При жизни госпожи Дюбюк старуха чувствовала себя все же первым лицом в семье; любовь Шарля к Эмме казалась ей какою-то изменою, захватом того, что принадлежало ей; она наблюдала счастье сына с тем скорбным молчанием, с каким разоренный смотрит в окно на людей, усевшихся за обеденный стол в его прежнем доме. Под предлогом воспоминаний она обращала его внимание на свои труды и жертвы и, сравнивая их с беспечностью Эммы, выводила заключение, что неблагоразумно обожать жену столь исключительно.
Шарль не знал, как тут быть: он уважал мать, и бесконечно любил жену; считал первую непогрешимою в суждениях, и в то же время находил безупречной другую. Когда госпожа Бовари уезжала, он осмеливался, робко и в тех же выражениях, повторить одно-другое из самых невинных замечаний, слышанных им от матери; Эмма, одним словом доказав ему, что он ошибается, отсылала его к больным.
Между тем, согласно признанным ею теориям, она старалась возбудить в себе любовь. В саду, при луне, декламировала все любовные стихи, какие только знала наизусть, и со вздохами напевала ему меланхолические адажио; но и после того она чувствовала себя столь же спокойной, как и прежде, да и Шарль не казался ни более влюбленным, ни страстно взволнованным.

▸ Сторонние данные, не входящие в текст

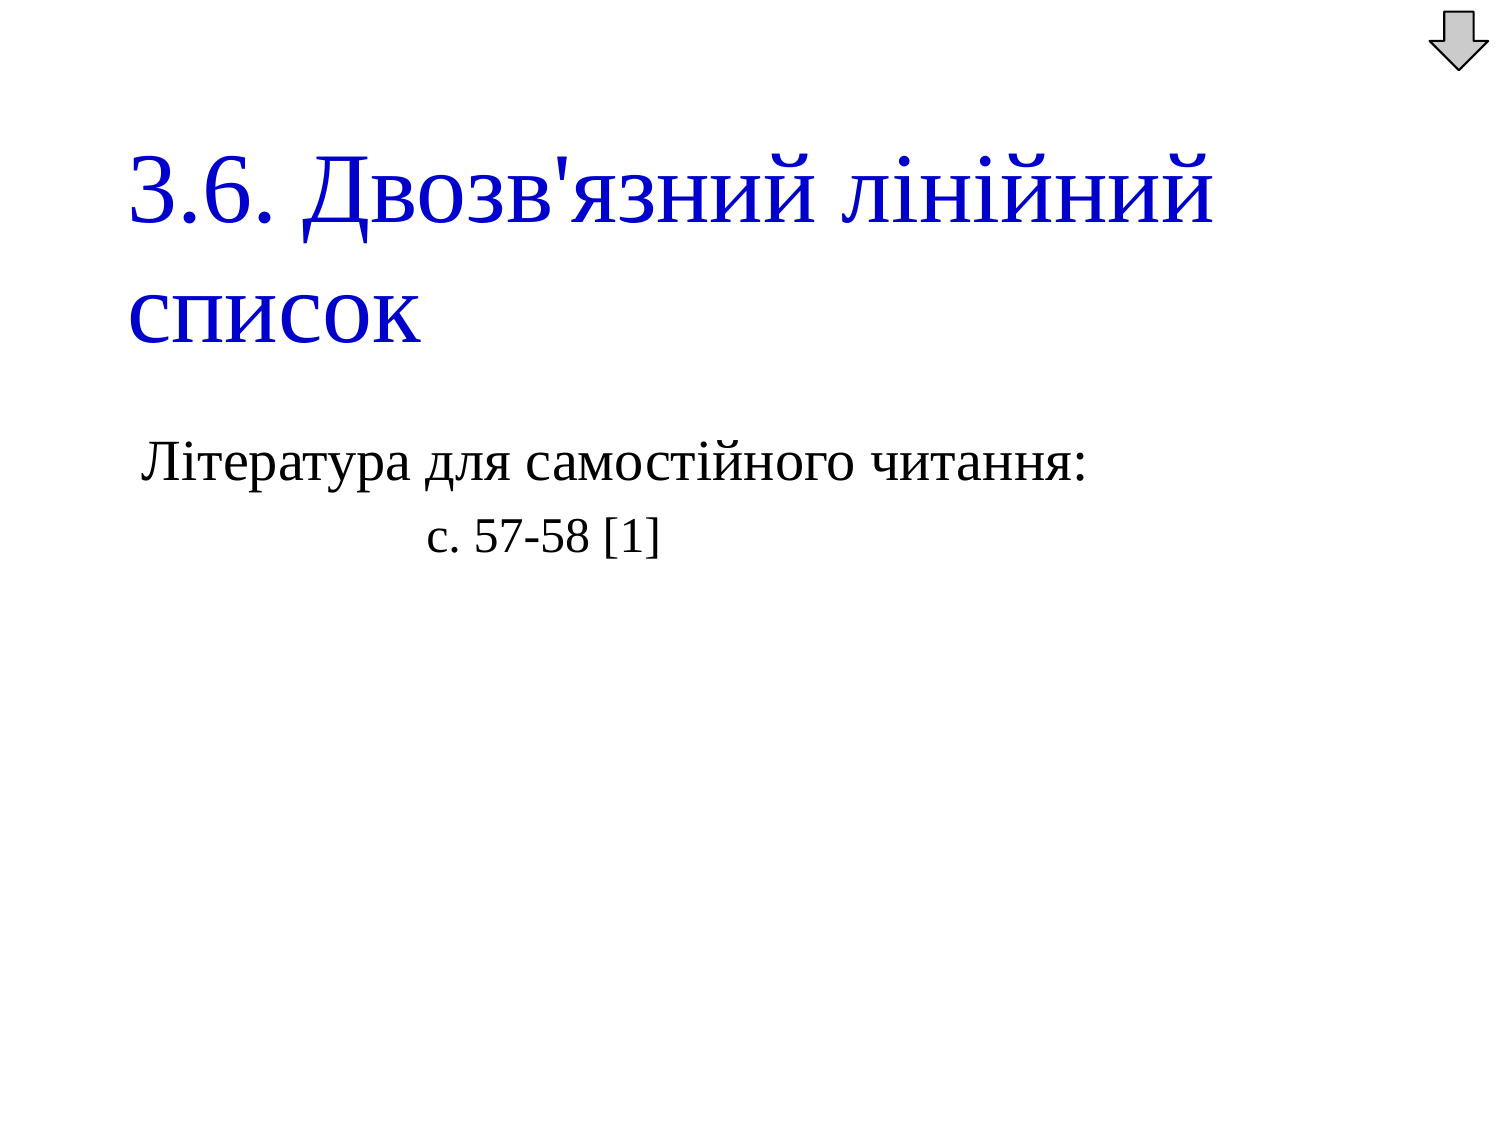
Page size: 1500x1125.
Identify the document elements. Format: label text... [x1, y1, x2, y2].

После этих безуспешных попыток высечь из его сердца хоть одну искорку — от природы не способная ни понимать того, чего не испытывала сама, ни верить тому, что не проявлялось в условных формах, — она легко внушила себе мысль, что любовь Шарля уже вовсе не так чрезмерна. Излияния его чувств сделались периодически правильными: он ласкал ее в определенные часы. Это была такая же привычка, как и другие, словно заранее известный десерт после однообразия наскучивших блюд.